**PROBLEM STATEMENT**
Copy each line from the data that has the word "worn" in it.
** INFORMATION GIVEN follows **
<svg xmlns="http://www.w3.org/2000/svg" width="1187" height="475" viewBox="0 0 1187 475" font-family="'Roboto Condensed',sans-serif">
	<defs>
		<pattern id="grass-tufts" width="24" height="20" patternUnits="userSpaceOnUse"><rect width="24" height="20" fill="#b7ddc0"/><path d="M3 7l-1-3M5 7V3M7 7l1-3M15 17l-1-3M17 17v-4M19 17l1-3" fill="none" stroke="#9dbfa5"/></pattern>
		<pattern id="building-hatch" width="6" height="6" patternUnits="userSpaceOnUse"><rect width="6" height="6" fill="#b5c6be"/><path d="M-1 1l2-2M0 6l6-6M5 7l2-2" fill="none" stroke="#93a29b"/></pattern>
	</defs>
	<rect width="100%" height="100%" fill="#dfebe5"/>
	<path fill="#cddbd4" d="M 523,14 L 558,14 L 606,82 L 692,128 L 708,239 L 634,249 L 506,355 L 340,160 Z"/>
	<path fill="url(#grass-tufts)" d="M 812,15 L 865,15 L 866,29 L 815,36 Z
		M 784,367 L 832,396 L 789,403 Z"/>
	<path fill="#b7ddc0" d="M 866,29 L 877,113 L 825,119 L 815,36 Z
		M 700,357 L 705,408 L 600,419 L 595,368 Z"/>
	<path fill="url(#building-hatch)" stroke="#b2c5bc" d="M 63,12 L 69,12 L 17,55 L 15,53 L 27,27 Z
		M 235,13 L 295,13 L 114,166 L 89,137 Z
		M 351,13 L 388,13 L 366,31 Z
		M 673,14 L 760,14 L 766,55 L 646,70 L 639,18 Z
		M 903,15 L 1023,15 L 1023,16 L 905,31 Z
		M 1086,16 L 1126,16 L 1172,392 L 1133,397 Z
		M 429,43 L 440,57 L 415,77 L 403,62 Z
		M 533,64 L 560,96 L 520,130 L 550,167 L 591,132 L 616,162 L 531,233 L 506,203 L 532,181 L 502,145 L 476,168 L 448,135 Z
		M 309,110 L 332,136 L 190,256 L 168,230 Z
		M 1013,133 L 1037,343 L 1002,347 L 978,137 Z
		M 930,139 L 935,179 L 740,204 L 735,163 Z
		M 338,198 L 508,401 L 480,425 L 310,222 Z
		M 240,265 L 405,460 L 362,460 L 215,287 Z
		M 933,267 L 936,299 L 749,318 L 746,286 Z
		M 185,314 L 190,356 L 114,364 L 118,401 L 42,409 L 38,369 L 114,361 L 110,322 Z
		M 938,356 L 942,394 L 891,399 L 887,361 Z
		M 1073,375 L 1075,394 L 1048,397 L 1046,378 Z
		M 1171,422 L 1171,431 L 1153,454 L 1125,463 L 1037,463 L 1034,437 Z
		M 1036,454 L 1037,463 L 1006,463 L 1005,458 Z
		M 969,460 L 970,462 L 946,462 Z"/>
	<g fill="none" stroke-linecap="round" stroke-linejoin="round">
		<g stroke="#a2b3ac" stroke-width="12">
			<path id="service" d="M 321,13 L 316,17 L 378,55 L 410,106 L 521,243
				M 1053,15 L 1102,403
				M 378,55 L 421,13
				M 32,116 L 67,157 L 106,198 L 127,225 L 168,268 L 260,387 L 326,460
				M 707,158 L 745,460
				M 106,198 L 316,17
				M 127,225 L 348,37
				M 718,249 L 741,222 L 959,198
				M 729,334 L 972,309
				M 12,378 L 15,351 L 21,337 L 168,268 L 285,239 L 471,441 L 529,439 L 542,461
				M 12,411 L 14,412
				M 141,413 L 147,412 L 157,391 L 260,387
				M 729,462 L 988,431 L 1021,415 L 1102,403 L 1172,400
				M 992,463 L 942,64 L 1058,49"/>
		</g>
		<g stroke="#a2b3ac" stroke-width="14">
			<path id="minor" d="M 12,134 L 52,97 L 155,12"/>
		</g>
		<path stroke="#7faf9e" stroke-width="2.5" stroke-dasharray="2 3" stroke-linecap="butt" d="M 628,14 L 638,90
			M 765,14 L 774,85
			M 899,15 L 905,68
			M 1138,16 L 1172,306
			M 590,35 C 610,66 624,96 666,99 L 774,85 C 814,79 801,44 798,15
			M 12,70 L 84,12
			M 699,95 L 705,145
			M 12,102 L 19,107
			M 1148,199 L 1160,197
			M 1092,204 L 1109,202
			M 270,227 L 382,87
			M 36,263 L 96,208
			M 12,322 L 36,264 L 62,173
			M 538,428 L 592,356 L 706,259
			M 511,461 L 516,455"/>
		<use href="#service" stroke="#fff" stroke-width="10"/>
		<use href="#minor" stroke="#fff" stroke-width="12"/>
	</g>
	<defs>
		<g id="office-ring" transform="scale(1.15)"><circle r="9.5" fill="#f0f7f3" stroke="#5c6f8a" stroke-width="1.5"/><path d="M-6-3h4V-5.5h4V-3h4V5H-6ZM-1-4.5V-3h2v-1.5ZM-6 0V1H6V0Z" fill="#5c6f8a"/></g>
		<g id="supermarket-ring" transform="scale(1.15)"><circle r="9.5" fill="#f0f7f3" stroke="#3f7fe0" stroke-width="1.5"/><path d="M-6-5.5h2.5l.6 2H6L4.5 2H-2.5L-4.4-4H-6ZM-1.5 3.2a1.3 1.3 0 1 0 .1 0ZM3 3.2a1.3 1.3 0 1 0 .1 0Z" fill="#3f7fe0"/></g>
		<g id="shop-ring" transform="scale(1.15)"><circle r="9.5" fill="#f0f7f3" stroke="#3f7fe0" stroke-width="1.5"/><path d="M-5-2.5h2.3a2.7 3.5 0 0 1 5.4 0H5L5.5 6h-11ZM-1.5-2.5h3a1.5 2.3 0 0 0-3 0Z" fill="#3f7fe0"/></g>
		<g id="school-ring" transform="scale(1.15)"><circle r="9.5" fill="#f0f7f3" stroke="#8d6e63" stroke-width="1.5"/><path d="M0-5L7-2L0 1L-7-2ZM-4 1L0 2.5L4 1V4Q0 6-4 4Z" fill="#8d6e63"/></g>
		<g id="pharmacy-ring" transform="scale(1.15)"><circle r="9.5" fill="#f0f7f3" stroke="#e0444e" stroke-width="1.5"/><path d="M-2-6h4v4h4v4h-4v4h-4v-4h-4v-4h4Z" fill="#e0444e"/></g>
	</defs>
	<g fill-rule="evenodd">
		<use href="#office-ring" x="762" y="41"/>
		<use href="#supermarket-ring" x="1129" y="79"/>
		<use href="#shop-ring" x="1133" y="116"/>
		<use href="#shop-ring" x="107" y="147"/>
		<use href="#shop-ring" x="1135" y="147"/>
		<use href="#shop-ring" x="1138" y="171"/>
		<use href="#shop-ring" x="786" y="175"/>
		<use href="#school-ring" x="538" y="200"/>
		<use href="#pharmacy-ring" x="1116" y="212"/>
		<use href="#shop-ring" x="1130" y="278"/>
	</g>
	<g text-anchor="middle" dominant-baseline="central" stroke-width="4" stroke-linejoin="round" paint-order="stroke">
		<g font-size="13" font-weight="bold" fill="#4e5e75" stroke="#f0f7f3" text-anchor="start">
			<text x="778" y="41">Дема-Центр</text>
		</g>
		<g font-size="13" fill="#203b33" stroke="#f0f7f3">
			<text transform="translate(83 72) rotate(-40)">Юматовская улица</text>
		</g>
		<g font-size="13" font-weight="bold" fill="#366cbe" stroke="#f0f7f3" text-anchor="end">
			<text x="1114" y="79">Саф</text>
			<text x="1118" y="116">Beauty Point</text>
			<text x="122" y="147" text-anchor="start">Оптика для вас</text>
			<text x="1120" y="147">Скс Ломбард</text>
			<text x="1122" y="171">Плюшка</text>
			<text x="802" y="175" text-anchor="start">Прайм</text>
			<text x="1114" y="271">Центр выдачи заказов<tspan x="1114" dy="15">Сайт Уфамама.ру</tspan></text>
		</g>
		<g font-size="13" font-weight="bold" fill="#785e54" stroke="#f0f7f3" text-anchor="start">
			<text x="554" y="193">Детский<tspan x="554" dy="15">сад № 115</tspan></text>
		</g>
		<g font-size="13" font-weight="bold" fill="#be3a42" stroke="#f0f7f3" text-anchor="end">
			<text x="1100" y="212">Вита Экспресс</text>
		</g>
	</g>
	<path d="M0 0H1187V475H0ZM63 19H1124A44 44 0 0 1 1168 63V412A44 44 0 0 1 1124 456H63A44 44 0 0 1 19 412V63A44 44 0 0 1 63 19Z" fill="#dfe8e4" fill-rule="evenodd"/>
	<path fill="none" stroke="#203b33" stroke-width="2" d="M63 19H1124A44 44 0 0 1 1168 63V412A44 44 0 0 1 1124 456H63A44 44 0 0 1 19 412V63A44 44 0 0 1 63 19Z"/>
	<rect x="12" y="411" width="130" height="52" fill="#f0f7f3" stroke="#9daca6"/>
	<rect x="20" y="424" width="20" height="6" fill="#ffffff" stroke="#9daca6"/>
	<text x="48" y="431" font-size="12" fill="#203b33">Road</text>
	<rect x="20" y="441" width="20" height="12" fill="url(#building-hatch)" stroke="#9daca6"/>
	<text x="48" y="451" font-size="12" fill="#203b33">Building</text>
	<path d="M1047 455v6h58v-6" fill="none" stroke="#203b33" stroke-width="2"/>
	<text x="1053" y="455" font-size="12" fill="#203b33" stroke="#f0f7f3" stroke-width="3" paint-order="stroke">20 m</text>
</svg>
** End of INFORMATION GIVEN **
** INFORMATION GIVEN follows **
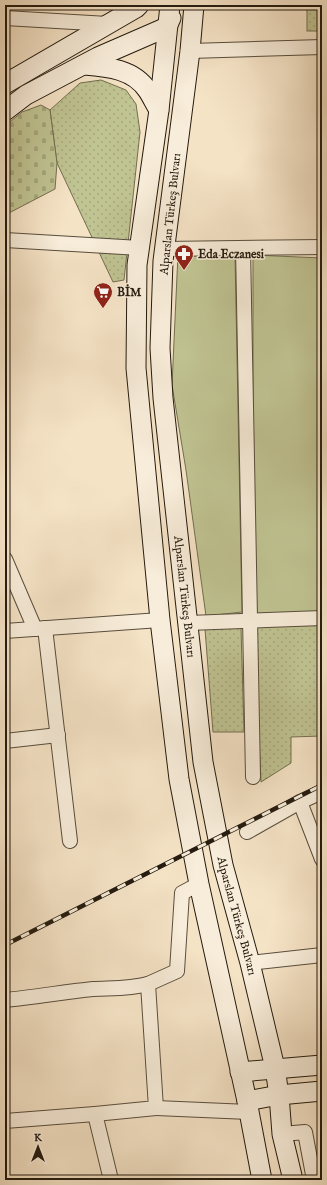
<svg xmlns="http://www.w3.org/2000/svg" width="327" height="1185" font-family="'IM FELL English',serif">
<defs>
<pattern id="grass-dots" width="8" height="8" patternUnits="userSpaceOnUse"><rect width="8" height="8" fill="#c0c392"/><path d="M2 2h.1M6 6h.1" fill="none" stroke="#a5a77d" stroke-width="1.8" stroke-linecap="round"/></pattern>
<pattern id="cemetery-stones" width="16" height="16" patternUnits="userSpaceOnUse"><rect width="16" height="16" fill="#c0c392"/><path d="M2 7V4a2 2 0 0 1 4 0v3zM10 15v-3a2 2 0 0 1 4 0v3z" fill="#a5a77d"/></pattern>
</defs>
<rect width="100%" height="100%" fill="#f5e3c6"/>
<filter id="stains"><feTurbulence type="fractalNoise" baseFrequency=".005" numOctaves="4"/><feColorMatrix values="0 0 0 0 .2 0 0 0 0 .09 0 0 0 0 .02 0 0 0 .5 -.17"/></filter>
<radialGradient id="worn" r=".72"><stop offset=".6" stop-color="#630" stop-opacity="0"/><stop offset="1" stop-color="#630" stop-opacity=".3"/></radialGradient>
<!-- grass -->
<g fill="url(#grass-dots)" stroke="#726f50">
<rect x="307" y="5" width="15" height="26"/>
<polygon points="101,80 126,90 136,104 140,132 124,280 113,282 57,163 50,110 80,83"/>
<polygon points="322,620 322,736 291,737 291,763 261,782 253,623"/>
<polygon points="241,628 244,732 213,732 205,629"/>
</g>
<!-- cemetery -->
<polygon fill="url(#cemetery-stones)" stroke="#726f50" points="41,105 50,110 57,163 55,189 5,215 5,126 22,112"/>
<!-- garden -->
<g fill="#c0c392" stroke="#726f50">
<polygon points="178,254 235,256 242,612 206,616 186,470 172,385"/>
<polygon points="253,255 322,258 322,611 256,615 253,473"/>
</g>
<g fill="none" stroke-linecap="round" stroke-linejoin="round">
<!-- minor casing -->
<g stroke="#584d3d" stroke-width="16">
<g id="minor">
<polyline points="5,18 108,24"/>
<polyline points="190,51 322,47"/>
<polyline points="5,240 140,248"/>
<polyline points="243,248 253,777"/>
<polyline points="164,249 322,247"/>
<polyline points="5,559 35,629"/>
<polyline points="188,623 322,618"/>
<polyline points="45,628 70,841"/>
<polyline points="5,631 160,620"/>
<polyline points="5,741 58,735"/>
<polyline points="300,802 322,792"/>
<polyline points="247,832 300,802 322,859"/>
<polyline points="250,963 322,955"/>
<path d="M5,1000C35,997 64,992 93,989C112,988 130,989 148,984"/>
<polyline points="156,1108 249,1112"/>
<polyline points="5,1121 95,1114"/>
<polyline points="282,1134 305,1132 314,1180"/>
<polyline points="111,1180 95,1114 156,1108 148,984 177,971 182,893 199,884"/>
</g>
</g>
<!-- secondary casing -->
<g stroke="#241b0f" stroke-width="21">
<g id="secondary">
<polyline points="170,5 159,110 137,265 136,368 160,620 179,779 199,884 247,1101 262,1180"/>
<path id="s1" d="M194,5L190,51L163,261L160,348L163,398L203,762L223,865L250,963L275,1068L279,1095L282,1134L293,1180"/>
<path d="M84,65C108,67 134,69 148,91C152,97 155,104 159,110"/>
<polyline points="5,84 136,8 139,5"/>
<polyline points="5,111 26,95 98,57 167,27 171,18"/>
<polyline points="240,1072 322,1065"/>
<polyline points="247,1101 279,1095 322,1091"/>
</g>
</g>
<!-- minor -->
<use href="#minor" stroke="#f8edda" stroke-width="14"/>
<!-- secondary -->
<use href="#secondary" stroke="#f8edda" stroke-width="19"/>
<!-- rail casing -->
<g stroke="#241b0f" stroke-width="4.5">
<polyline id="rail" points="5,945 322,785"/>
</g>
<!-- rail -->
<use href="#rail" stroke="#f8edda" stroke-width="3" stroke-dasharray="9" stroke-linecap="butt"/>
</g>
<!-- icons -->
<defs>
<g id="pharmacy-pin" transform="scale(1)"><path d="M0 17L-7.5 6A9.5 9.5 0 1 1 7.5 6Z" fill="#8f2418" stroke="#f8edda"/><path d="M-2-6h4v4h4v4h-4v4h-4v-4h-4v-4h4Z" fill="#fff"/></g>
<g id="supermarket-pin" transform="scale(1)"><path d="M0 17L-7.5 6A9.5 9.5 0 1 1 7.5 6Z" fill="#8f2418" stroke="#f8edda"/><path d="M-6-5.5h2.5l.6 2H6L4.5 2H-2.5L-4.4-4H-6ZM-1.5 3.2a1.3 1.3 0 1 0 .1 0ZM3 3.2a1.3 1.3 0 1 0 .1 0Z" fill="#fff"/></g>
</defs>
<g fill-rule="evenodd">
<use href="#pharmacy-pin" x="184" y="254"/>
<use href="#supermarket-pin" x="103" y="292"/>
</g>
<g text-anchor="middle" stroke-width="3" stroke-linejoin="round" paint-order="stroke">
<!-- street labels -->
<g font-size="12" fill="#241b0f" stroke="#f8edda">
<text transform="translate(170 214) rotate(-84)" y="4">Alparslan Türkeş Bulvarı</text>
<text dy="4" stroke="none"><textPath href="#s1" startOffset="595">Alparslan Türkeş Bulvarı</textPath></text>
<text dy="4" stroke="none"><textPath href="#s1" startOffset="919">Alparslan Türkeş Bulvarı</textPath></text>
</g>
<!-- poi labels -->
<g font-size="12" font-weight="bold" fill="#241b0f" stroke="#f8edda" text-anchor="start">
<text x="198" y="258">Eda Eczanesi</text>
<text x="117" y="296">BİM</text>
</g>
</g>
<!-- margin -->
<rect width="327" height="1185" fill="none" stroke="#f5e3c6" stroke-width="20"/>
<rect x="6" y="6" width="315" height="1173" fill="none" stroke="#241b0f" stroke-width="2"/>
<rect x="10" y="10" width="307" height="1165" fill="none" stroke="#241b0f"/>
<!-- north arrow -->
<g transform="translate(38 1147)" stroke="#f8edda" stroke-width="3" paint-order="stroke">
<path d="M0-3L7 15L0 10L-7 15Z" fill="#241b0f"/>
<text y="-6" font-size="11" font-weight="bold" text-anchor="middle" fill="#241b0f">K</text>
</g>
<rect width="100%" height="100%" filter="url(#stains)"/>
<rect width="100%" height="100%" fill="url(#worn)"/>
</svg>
** End of INFORMATION GIVEN **
** INFORMATION GIVEN follows **
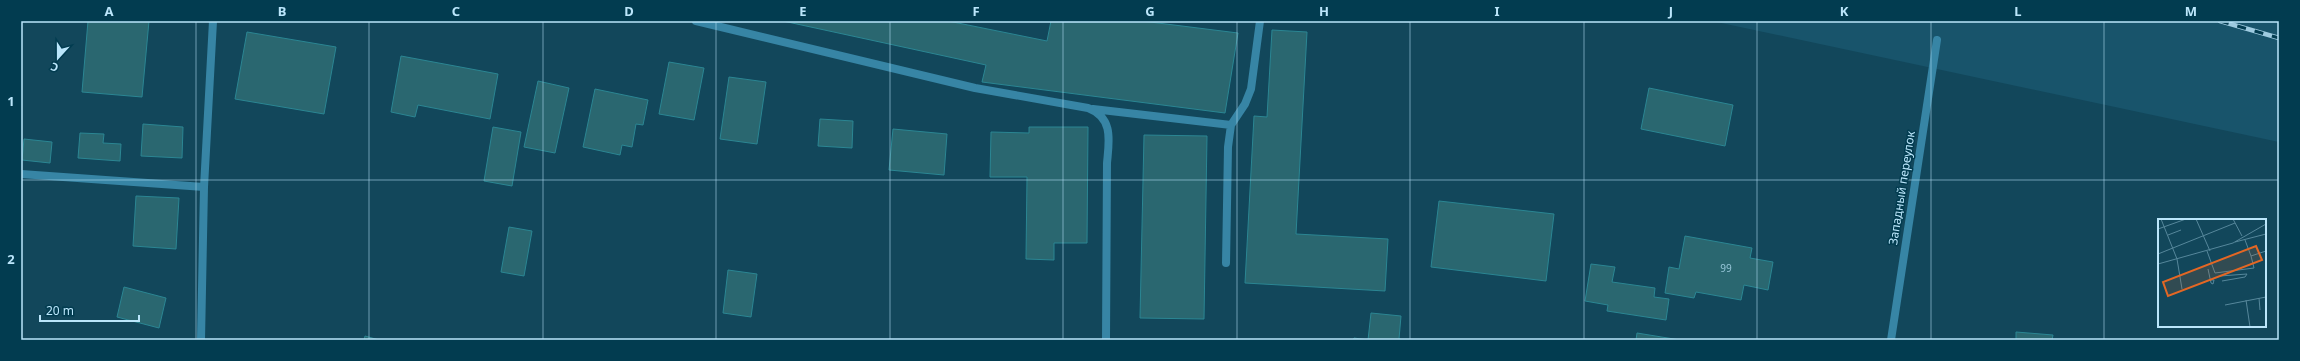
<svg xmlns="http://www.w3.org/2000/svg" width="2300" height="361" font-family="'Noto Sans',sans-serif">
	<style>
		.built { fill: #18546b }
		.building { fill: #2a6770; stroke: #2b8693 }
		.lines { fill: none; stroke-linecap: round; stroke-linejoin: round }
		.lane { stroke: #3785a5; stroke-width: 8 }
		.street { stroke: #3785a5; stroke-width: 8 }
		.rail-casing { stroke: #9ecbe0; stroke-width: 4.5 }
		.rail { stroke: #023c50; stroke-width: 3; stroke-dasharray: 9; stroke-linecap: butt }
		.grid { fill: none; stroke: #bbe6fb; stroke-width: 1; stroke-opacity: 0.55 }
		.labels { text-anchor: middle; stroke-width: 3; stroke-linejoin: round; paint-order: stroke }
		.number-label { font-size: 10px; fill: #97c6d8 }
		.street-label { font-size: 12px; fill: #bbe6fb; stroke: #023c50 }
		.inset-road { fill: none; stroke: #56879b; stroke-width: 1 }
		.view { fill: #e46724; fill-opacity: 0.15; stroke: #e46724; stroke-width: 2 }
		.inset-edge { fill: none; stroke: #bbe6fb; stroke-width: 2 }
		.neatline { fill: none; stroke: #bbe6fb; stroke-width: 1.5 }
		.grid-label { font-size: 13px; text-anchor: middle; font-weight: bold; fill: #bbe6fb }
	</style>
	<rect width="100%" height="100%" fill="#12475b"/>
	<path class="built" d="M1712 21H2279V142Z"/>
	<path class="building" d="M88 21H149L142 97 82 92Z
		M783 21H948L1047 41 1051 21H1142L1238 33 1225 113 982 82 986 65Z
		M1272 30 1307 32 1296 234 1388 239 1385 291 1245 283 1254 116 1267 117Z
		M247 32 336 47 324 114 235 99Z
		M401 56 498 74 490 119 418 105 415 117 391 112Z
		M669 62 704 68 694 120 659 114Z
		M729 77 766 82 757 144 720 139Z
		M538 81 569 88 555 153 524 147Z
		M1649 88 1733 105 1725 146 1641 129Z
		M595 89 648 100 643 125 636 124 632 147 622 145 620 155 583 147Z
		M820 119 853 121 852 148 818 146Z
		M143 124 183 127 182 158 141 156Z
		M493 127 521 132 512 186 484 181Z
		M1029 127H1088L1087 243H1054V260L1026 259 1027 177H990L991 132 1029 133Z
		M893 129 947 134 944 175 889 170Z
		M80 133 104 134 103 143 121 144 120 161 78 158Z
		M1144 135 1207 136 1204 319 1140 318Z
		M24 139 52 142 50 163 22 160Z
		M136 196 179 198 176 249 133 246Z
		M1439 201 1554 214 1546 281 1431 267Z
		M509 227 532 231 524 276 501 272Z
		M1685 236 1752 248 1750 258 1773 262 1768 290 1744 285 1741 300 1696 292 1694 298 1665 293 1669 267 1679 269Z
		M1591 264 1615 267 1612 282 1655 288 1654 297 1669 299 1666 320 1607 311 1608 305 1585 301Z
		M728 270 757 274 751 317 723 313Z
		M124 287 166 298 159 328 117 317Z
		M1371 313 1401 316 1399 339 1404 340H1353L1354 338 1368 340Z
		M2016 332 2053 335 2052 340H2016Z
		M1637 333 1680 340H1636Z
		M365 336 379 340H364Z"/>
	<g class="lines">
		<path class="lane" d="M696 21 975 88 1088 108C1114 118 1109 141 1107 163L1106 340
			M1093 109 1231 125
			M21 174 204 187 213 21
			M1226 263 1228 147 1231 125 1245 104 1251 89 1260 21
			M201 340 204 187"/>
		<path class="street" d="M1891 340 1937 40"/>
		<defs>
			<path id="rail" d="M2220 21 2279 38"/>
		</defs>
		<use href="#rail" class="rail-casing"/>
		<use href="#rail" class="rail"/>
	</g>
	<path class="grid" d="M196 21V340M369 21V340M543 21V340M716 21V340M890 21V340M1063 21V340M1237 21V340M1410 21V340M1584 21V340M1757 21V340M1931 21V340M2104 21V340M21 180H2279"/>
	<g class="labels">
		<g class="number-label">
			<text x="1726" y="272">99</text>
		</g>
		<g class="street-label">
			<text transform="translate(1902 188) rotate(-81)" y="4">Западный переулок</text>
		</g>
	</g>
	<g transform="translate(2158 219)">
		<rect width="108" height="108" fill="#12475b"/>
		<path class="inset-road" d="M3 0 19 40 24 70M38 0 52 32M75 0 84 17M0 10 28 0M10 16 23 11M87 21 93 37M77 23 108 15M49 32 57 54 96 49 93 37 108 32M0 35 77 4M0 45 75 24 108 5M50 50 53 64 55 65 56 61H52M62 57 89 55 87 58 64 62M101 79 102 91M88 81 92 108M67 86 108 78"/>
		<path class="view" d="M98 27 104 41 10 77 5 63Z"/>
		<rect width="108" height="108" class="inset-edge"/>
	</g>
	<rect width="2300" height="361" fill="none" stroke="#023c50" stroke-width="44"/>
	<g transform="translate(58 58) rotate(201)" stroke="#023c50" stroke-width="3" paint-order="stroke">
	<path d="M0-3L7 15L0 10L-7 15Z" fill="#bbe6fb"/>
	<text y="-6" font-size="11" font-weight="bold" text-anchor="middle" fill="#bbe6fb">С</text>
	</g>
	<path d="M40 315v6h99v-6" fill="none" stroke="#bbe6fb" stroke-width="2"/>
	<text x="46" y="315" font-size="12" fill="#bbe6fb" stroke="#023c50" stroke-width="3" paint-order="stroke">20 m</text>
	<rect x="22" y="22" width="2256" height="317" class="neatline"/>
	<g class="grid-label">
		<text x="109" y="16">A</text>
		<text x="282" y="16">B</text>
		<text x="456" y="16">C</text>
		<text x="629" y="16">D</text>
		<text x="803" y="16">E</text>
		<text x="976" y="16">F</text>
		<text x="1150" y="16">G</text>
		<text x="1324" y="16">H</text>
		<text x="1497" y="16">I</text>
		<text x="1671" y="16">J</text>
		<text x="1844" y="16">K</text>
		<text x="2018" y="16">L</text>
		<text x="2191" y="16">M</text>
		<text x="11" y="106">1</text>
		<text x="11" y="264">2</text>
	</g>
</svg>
** End of INFORMATION GIVEN **
**RESPONSE AREA**
<radialGradient id="worn" r=".72"><stop offset=".6" stop-color="#630" stop-opacity="0"/><stop offset="1" stop-color="#630" stop-opacity=".3"/></radialGradient>
<rect width="100%" height="100%" fill="url(#worn)"/>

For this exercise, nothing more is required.